For the first time, Webster Groves makes CNN Money Magazine's "Best Places to Live" list…
Living it Up: Money Magazine Ranks Webster Groves on Top 100 Best Places to Live, but why?
Every year, Money Magazine ranks the country’s 100 best places to live. On this year’s list were four Missouri cities, two of which are in the heart of St. Louis — cities that, for me, literally hit close to home.
Coming in at No. 61 is Webster Groves, and in at No. 80 is Ballwin. As a native Ballwinian and a current resident of Webster Groves, I made my mind up quickly regarding which city I preferred. Basically, the ranks should be flipped.
I won’t beat around the bush.

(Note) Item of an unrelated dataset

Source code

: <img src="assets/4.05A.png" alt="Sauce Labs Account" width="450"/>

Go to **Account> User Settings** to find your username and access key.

I’m partial (severely partial) to the ‘burbs of Ballwin. I spent the better half of my childhood running around Vlasis Park, losing my fishing pole in a pseudo-lake trying to catch small, inedible fish. I reveled in the last weekend in August (now June) when Ballwin Days, the annual carnival, could be seen from virtually anywhere in the city — the lit Ferris wheel churning the night sky. I tagged along with my girlfriends to the playground in Vlasis so they could make out with their boyfriends in the tower until the cops found us with their flashlights.
Perhaps it was simply that I was in my youth, but Ballwin has always brought a sense of comfort, a feeling of home. Everyone seemed to know everyone. And in meeting another native Ballwinian for the first time, they’d always know at least 10 of the same people you did.
But, these are just my own good memories I have for a city I happened to live in. Sure, they’re honest, and, yes, they sway my judgment in deciding the better of the two cities, but what are the real reasons Money Magazine chose Ballwin as one of the best 100 places to live?
For starters, it’s home to two major school districts that are considered among the best in the state — Rockwood and Parkway. The city is also within 30 minutes of five major universities and colleges. Ballwin has consistently low crime every year as well.
Perhaps what draws most residents to the city is the myriad of parks (like my favorite, Vlasis), nature trails and large amounts of wooded areas — which isn’t common in St. Louis, a highly populated urban stretch.
Webster Groves is not to be ignored, however. It, too, has gems of its own. No, it’s not Ballwin. The two cities aren’t terribly comparable or relative to each other, either, but Webster Groves has a soft spot in my heart, mainly for reasons from my past.
My grandparents lived in Webster Groves when I was a kid. When I would visit them, they’d take me to eat cheesecake at Cyrano’s, the quaint restaurant on Lockwood modeled after the famous French dramatist, or to the Repertory Theatre (they were, and still are, season-ticket holders) to see amazing, personal plays in a half-circle theater with impeccable sound quality from a small, wooden stage. They lived in a Kenrick Parke condo that holds some of the best memories I have from my childhood.
And let’s not forget the last three years I’ve spent here. I’ve attended a one-of-a-kind university, found an apartment in a nice complex five minutes away from campus, met some important and impressive leaders of the city through years of campus and city reporting, and above all, met some amazing people born and raised in the Groves.
Since comparing Ballwin to the Groves is like comparing apples to oranges, I’ll say that each city made the list for reasons that must have been totally different. Ballwin is a teeming, busy suburb on the edge of the city. Webster Groves is a small town trapped in the city. And it is that same sense of small-town-living that can make the Groves a place of exclusion.
I understand Webster Groves has a rich history, beautiful century homes, quaint shops and perfect lawns, but to me, there hangs an air of pretentiousness that I can’t ignore. Perhaps it’s more about legacy. Everybody from Webster seems to have lived here all his or her life. Beyond that, their families have been here for generations, this is their community. Ballwin, however, is not a town of permanence. Ballwin is forever changing, shifting and rebuilding.
Neither city is right or wrong, nor in an objective world is either really better or worse than they other. I can’t help but feel thankful as I compare and contrast the two places in St. Louis that have most shaped my life. I’ve lived in two fantastic places, and not everybody gets so lucky.
Embrace the best, Webster Groves, you’re lucky and you’re blessed. And Ballwin is coming for you next year.